4- Le champ associatif politique - L’éducation populaire

D’autres institutions – dans le cadre professionnel ou pas : syndicalisme, formation permanente, associations diverses, universités, coopératives, etc. – sont amenées à se questionner sur la formation que leur activité suscite et/ou génère (Poujol, 1981). Pour autant ne fonctionnent-elles pas en vase clos et ne sont-elles pas peu amenées à diffuser leurs idées en dehors de leur adhérents-e-s (Maurel, 2010) ? Comment les actions, luttes locales peuvent-elles devenir aujourd’hui internationales, notamment par le biais des médias (l’exemple zapatiste en est l’une des meilleures illustrations) ? De quels moyens se dotent-elles pour conserver la radicalité de leur discours tout en le diffusant ?

Dans la mesure où chacune de ces institutions est traversée par des champs de pratiques discursives quatre thématiques transversales seront travaillées dans le colloque :

A. Le genre dans une approche intersectionnelle, c’est-à-dire complexe (Bilge, 2010) et multiple dans les facteurs de dominations (Dorlin, 2009) par lesquels sont régies les personnes. Ainsi, les phénomènes d’invisibilisation ou d’incorporation pourront être étudiés dans chaque lieu traversé par des discriminations muti-critères qui demeurent parfois invisibles aux yeux des acteurs tant ils sont imbriqués. Penser les dominations de manière plurielle paraît alors une nécessité (Kachoukh, 2011), voire une évidence, pour articuler les rapports sociaux de race, de genre et de classe qui se co-construisent de manière dynamique (Cervulle, Kergoat &Testenoire, 2012).

B. Les pratiques corporelles, corps, santé s’intéressent aux approches pluridisciplinaires des usages sociaux et politiques des théories critiques (Keucheyan, 2013) dans la normation des corps de l’homme normaliu blanc, hétéro-normé, genré, racialisé, par l’éducation, qui nécessite l’étude des facteurs qui facilitent ou entravent les processus de subjectivation (Foucault, 2014) et de désubjectivation (Agamben, 2007), favorables à l’autonomie psychique des individus (Genel, 2013). L’éducation dans le champ de la santé ne peut, en effet, continuer à ignorer les savoirs et les visions du monde incorporées liées aux subjectivations des sujets du monde qui restent invisibilisées et souvent ignorées par la pensée unique de la rationalisation des problèmes de santé publique, de l’usage social et politique de l’éducation dans son champ, à la normation des corps et à l’uniformisation du soi dans le monde. En effet, qu’en est-il des dispositifs d’éducation à la santé émancipateurs quand il s’agit d’invectiver l’autre à faire des choix pour son propre corps, déjà performé par la menace de la normativité (Boëtsch et al.,2007) collective, quand l’autre se soumet à la rhétorique de la barbarie des injonctions comportementales à incorporer (Leblanc, 2007) et à la tyrannie du développement du soi (Byung-Chul, 2016) ?

--- À compléter ---
a) D'après l'extrait, combien de thématiques transversales seront travaillées dans le colloque ?
b) Dans les enregistrements, recopiez à l'identique le passage qui commence par la ligne contenant « Antalya Gezilecek Yerler » et se termine par celle contenant « En İyi Trekking Rotaları », ces deux lignes comprises.

--- Données fournies ---
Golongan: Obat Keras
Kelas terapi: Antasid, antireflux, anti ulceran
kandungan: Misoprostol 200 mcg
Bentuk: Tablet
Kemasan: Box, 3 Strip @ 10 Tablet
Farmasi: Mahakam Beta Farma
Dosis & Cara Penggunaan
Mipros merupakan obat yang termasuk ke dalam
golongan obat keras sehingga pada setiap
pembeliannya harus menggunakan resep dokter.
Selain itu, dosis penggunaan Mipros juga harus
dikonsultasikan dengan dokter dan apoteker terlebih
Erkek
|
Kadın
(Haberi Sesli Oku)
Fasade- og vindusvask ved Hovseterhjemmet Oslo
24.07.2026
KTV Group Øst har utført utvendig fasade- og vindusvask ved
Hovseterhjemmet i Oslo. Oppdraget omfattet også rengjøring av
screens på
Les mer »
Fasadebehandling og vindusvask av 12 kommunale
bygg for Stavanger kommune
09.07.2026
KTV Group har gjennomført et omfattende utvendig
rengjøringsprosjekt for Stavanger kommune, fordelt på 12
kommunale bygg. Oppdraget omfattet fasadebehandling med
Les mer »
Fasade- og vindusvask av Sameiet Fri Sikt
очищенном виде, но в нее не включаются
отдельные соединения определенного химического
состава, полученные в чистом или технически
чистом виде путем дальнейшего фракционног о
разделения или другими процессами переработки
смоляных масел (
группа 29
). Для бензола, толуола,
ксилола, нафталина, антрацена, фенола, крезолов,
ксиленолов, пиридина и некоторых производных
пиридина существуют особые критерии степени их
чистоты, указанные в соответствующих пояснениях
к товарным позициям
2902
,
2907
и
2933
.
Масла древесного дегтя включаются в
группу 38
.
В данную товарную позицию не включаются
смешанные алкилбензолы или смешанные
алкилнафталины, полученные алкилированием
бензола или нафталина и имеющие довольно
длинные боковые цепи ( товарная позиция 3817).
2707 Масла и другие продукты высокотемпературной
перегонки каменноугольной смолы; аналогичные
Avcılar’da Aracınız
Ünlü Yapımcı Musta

==

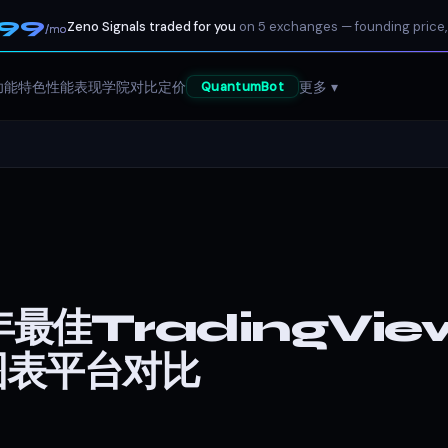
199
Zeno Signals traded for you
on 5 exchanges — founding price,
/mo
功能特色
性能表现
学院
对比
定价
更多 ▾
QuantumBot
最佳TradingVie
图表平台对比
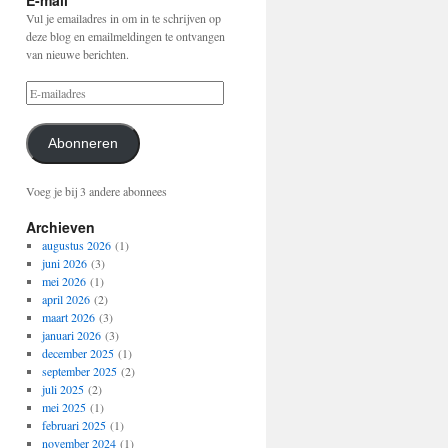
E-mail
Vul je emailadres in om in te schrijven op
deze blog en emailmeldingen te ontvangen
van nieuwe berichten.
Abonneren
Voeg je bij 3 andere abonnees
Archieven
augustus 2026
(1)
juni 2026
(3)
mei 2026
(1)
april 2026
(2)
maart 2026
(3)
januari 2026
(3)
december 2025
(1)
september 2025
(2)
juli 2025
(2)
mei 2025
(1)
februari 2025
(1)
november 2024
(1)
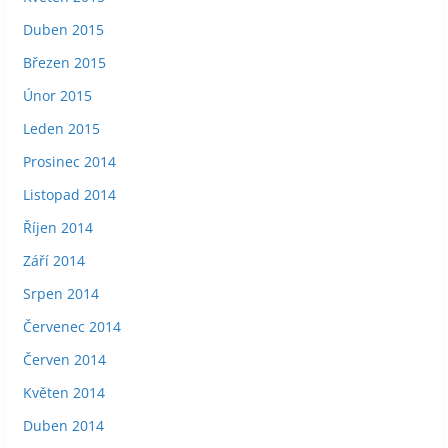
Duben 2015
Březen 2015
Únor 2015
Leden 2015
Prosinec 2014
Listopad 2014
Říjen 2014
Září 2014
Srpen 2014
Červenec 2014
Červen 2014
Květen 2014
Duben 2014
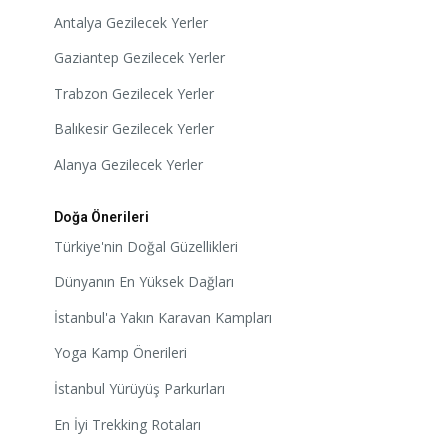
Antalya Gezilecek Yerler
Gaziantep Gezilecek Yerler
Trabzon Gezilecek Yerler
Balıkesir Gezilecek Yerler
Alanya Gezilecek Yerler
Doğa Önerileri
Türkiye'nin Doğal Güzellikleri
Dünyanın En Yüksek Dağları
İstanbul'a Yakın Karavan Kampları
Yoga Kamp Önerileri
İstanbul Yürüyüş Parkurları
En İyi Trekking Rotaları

--- Réponses ---
a) Quatre thématiques transversales.

b)
Antalya Gezilecek Yerler
Gaziantep Gezilecek Yerler
Trabzon Gezilecek Yerler
Balıkesir Gezilecek Yerler
Alanya Gezilecek Yerler
Doğa Önerileri
Türkiye'nin Doğal Güzellikleri
Dünyanın En Yüksek Dağları
İstanbul'a Yakın Karavan Kampları
Yoga Kamp Önerileri
İstanbul Yürüyüş Parkurları
En İyi Trekking Rotaları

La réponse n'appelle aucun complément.